Stated problem
Format the lines of the listing below as a numbered list, starting with the line that contains "scientific name: Blumeodendron" and ending with the line that contains "scientific name: Cupressus arizonica", with both of those lines included. Leave out any blank lines.

[Source data]
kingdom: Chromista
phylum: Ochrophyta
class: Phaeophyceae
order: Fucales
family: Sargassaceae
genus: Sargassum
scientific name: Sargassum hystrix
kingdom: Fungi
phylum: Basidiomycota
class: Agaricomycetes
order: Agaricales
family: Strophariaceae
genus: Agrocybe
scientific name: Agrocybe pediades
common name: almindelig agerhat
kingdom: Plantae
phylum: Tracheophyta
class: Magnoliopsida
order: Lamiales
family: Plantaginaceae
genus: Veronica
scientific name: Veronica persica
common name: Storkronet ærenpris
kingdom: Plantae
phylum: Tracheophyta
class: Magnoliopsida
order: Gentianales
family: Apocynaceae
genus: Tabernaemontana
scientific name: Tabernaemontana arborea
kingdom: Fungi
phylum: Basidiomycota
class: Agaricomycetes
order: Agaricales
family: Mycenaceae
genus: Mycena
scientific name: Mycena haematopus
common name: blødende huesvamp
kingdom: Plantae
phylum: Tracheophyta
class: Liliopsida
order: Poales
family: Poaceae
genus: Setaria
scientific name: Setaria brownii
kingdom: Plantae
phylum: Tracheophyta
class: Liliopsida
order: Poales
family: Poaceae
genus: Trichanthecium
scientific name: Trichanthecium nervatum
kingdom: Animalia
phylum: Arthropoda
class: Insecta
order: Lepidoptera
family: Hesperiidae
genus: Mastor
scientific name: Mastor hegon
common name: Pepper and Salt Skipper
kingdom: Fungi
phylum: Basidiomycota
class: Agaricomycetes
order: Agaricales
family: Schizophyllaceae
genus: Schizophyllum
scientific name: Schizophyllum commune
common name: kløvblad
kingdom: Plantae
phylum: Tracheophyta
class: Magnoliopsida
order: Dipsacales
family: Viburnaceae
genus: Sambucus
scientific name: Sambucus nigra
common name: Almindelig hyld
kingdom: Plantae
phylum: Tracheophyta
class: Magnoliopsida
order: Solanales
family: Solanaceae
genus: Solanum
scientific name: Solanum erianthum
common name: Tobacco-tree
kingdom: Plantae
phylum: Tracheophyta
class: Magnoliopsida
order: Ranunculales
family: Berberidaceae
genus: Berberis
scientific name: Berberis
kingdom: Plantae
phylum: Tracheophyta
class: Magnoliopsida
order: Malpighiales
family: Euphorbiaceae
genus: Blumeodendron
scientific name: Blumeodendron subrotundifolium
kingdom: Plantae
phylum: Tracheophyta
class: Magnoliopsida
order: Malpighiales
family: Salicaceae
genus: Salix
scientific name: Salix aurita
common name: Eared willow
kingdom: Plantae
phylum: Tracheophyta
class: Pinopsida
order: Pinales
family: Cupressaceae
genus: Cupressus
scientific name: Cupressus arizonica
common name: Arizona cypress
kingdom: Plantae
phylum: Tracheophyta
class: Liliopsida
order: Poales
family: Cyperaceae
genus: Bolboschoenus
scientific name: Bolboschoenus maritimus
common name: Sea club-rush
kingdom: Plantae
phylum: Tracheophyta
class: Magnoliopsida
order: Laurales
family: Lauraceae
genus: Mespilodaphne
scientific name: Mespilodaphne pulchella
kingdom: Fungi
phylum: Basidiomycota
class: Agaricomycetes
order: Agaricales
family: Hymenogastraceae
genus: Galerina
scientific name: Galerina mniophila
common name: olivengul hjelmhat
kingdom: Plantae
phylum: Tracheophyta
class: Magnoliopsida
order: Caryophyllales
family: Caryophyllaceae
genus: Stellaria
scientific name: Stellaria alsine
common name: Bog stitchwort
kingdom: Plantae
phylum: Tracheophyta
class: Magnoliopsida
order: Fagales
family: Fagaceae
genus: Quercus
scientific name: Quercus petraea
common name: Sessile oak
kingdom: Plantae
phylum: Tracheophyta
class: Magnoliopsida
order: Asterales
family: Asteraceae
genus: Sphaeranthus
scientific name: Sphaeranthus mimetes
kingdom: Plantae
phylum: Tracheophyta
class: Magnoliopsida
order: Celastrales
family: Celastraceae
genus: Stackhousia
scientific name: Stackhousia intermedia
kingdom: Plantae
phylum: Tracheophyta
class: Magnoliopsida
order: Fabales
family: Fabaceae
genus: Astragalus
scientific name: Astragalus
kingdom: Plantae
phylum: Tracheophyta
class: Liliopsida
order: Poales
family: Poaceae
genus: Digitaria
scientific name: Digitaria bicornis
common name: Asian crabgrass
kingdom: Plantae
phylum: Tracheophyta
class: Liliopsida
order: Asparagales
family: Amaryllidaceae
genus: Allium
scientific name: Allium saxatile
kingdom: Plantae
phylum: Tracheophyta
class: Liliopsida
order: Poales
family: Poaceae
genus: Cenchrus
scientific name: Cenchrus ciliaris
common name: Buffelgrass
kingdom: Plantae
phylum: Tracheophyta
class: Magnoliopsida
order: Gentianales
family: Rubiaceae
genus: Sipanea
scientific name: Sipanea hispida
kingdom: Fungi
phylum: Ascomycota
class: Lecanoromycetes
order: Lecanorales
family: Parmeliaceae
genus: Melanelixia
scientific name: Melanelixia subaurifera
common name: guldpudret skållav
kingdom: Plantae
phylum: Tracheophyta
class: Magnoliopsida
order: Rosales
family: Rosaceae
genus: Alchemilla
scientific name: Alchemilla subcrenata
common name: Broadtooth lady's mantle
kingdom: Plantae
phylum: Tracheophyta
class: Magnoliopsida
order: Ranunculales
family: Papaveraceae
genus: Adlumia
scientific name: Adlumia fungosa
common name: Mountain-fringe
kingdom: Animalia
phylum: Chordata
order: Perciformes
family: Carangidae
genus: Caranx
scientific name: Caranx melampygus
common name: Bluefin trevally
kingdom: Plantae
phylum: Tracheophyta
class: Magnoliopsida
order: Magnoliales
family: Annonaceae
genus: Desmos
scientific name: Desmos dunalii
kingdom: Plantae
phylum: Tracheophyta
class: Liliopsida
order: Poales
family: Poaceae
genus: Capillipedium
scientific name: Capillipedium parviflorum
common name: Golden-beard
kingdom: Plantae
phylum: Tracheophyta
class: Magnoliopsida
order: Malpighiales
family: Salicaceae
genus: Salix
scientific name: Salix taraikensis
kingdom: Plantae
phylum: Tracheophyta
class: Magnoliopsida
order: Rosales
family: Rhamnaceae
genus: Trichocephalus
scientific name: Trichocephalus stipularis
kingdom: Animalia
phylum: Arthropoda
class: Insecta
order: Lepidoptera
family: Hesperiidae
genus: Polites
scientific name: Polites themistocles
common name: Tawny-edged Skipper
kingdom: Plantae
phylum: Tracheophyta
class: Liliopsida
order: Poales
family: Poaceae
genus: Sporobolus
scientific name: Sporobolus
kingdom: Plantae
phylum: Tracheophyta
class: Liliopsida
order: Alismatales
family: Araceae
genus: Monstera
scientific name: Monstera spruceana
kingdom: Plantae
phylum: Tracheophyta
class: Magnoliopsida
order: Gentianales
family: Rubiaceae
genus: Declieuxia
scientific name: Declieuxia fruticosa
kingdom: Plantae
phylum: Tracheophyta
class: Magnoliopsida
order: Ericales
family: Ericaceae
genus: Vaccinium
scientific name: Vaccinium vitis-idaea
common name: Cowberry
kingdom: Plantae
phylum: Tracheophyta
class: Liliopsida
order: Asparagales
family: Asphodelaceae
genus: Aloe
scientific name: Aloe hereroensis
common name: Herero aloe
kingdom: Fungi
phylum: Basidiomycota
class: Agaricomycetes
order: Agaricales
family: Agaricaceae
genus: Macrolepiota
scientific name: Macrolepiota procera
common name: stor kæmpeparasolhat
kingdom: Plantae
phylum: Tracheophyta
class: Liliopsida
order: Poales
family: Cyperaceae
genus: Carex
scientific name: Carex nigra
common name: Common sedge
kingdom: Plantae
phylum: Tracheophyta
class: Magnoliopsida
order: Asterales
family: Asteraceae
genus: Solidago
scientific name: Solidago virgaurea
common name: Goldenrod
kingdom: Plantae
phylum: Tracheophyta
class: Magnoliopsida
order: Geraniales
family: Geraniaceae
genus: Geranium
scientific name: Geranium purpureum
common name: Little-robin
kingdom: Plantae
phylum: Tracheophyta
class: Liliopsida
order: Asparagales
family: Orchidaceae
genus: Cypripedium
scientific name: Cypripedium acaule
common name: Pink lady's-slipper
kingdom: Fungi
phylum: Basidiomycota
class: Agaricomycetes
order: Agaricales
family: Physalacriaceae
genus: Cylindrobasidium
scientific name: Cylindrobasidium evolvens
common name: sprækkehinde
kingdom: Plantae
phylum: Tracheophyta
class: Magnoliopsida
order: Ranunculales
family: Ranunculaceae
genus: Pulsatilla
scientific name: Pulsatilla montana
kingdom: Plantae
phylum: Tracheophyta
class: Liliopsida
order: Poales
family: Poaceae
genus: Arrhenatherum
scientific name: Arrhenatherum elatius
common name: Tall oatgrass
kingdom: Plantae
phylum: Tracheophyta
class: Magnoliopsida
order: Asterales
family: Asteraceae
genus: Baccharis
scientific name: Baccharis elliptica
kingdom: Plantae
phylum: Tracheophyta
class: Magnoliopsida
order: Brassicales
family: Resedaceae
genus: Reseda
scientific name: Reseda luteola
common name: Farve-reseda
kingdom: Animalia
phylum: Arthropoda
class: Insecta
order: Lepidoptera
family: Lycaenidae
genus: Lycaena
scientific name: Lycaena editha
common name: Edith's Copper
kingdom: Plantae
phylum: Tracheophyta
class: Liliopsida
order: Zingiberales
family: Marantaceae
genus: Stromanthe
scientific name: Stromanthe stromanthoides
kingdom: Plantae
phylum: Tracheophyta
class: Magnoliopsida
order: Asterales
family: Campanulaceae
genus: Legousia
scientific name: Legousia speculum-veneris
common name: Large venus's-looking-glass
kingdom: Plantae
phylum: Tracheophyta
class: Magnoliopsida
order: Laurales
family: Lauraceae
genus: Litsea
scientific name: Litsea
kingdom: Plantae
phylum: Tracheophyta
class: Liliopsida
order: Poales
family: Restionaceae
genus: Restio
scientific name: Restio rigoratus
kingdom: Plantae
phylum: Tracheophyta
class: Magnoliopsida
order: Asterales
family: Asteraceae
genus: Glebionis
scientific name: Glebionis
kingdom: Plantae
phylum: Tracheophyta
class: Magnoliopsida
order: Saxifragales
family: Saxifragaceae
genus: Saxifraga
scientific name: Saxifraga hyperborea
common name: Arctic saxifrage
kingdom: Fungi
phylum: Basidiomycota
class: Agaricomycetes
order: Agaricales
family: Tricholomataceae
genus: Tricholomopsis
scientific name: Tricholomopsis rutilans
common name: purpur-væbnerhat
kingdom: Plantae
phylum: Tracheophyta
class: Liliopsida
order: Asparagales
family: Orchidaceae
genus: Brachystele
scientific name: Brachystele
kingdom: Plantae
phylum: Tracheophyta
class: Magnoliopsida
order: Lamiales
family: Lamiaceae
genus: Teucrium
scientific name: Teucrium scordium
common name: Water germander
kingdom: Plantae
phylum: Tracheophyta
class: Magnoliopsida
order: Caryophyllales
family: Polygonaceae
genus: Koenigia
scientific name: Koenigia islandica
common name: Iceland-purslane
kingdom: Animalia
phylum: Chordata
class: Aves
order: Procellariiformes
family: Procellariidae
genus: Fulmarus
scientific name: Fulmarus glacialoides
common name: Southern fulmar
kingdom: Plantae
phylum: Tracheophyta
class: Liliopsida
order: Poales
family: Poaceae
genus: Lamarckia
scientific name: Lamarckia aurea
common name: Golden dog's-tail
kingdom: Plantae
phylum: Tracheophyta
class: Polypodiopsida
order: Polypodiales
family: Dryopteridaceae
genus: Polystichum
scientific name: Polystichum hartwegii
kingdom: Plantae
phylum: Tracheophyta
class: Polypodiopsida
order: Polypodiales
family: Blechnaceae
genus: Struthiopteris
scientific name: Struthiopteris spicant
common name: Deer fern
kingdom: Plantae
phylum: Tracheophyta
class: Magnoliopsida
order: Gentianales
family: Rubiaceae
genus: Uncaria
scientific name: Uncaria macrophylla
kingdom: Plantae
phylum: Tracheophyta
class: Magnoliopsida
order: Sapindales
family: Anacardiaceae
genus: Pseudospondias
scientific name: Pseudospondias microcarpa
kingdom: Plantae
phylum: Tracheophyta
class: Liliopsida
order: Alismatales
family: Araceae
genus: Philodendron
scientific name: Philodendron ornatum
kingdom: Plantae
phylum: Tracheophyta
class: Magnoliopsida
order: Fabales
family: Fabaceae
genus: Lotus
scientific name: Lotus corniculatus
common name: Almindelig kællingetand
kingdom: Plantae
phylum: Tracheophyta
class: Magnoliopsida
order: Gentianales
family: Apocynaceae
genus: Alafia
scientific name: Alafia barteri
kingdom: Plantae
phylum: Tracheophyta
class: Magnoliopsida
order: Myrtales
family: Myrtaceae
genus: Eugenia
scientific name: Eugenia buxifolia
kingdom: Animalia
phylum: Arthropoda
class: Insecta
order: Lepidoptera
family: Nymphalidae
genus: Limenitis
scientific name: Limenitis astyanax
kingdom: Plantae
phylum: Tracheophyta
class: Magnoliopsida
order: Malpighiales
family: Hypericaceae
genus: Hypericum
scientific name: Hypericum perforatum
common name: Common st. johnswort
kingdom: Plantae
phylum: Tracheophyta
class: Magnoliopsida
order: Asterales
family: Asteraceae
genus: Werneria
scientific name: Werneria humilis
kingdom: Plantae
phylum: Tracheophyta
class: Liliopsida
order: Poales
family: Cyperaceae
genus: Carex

Solution
1. scientific name: Blumeodendron subrotundifolium
2. kingdom: Plantae
3. phylum: Tracheophyta
4. class: Magnoliopsida
5. order: Malpighiales
6. family: Salicaceae
7. genus: Salix
8. scientific name: Salix aurita
9. common name: Eared willow
10. kingdom: Plantae
11. phylum: Tracheophyta
12. class: Pinopsida
13. order: Pinales
14. family: Cupressaceae
15. genus: Cupressus
16. scientific name: Cupressus arizonica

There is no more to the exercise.